Climat : Greenpeace préconise la radicalisation

Après les marches pour le climat et l’action en justice contre l’Etat (c’est-à-dire contre nous tous), quatorze ONG dont Greenpeace appellent à une « grande action de désobéissance civile non violente » le 19 avril prochain, dans une tribune intitulée « Ensemble, bloquons la République des pollueurs », publiée sur France Info, jeudi 11 avril. Il est fait grief à notre pays, qui donne des leçons à la terre entière dans ce domaine, de ne pas respecter ses engagements climatiques. « Les émissions de gaz à effet de serre repartent à la hausse depuis 2016 » s’agace Clément Sénéchal, porte-parole de Greenpeace, qui dénonce « un gouvernement des lobbies ».

Nous partageons en partie ce constat : oui, plus nous parlons d’écologie et plus nous polluons. Selon nous, l’écologie représente même souvent un prétexte pour polluer et nuire davantage à l’environnement en toute impunité. Exemple avec les éoliennes : déjà plus de 8 000 gigantesques blocs de béton coulés dans nos champs, une hécatombe chez les oiseaux, le bétail impacté, les paysages abîmés, etc. Tout cela au nom de la transition énergétique !

Autre point d’accord : oui, ce gouvernement est celui des lobbies. Ceux-ci sont si puissants en son sein qu’il souhaite interdire le glyphosate (sans la moindre preuve de son caractère cancérogène) et sans solution alternative comme il l’a fait avant avec le diméthoate. Je parle bien sûr des lobbies environnementalistes…

Plus personne ne leur résiste. La preuve, c’est un média public (donc appartenant à l’Etat qu’ils vouent pourtant aux gémonies) qui relaye leur appel ! C’est en fait à la réalité de l’activité économique qu’ils sont confrontés aujourd’hui. Voilà où réside le blocage. C’est pour lutter contre cette réalité (qu’ils qualifient de « complicité systématique entre le pouvoir politique d’Emmanuel Macron d’un côté, et les multinationales de l’autre ») qu’ils préconisent de « passer à un niveau un peu plus radical, un peu plus ‘confrontatif' ». D’où « l’idée de la désobéissance civile », soit « une action qui comportera un élément de blocage. Il s’agit de bloquer la République des pollueurs, de la paralyser. » Rendez-vous le vendredi 19 avril pour savoir ce qui nous attend.

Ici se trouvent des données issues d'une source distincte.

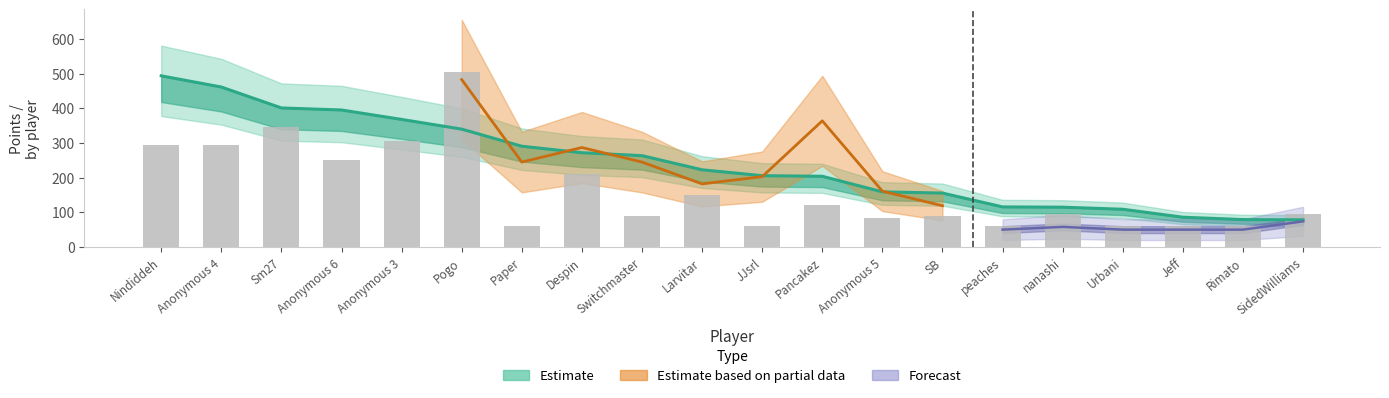

Are the bars horizontal?

No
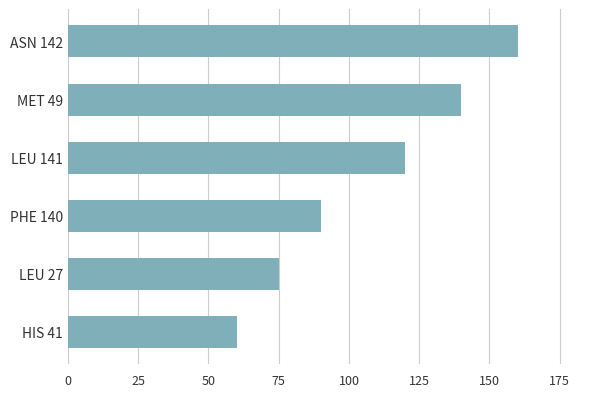

At which label is the value closest to 110?

LEU 141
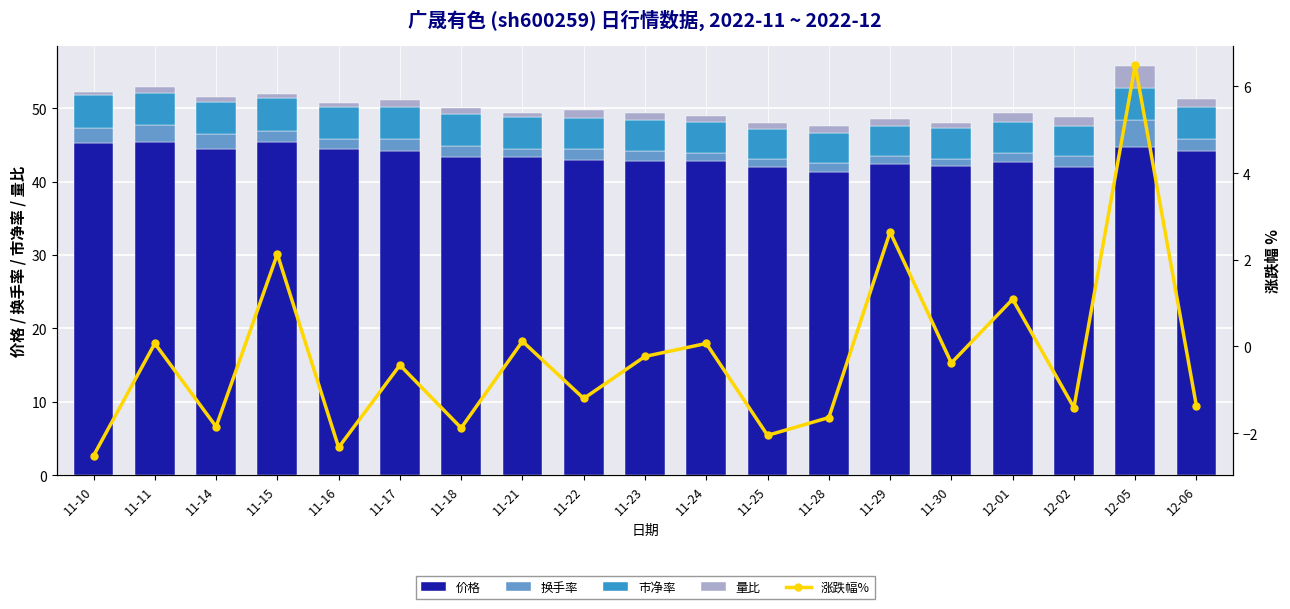

At which category does the chart reach its peak across all series?

11-15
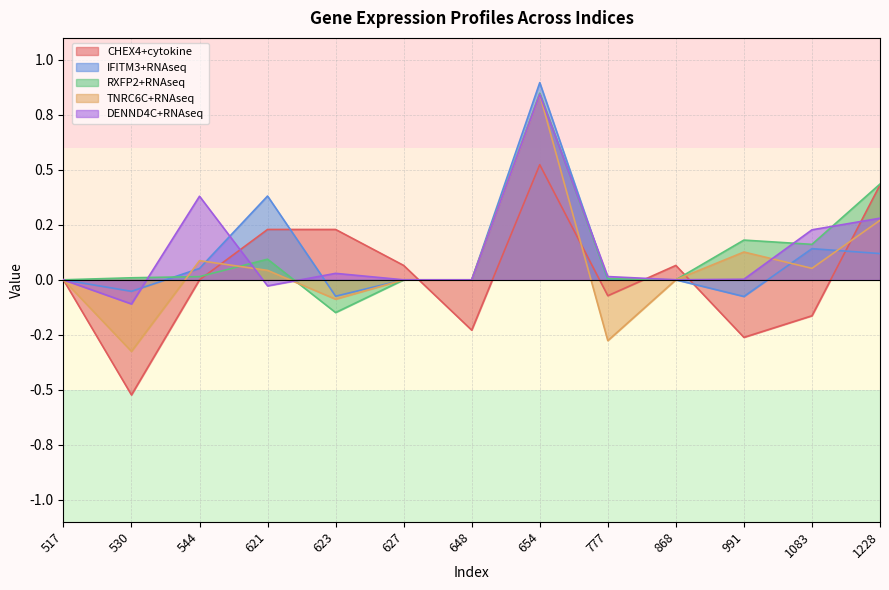

How many values in the TNRC6C+RNAseq series exceed 0?

6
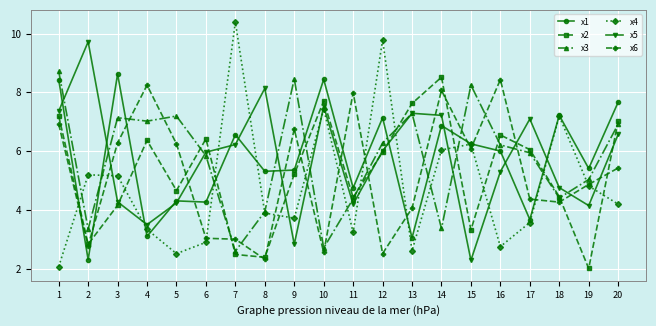

What is the total value across all series at 14?

40.1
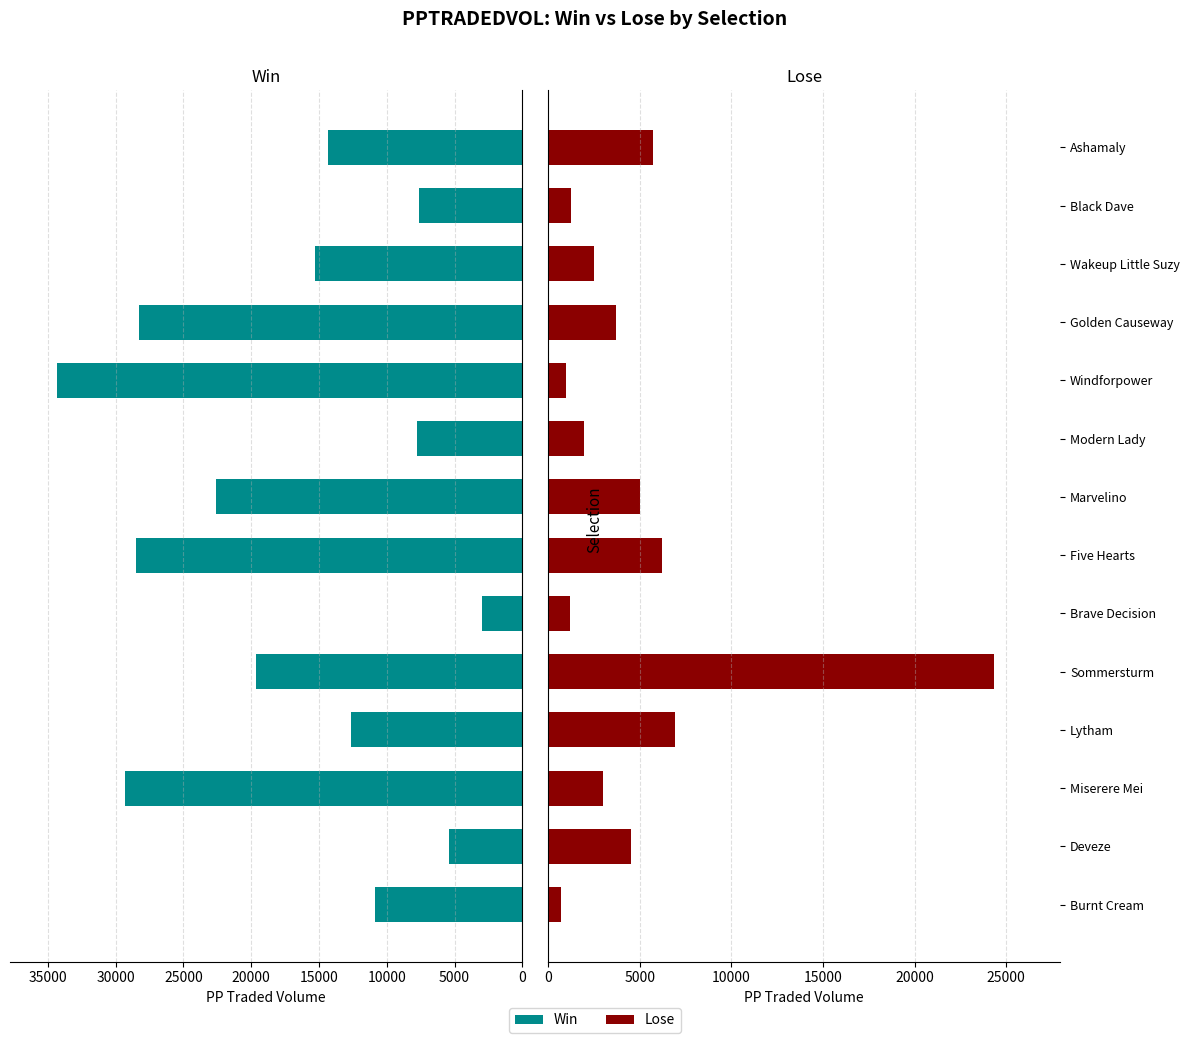

How many groups of bars are there?

14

Ce qui est certain, c’est qu’à part exaspérer ceux qui seront directement touchés, cette action ne servira à rien à part frustrer davantage une partie des environnementalistes qui la mèneront. Ces individus se croient acculés face à une fin du monde qu’ils perçoivent comme inéluctable si rien n’est fait. Ils sont quasiment en mode ‘légitime défense’ / ‘survie’ face aux pollueurs (dans leur tête, pas seulement les multinationales mais aussi les automobilistes, les agriculteurs, etc.). Le 19 avril, la désobéissance civile sera non-violente, nous promet-on. Mais après ? Quel est le stade suivant vu que les actions sont censées aller crescendo ? Que feront ensuite les participants à cette action lorsqu’ils comprendront qu’elle n’a servi à rien ? Pas sûr que les ONG comme Greenpeace s’en rendent compte mais elles amènent des personnes fragiles vers une impasse qui finira par déboucher sur de véritables violences contre les biens et les personnes.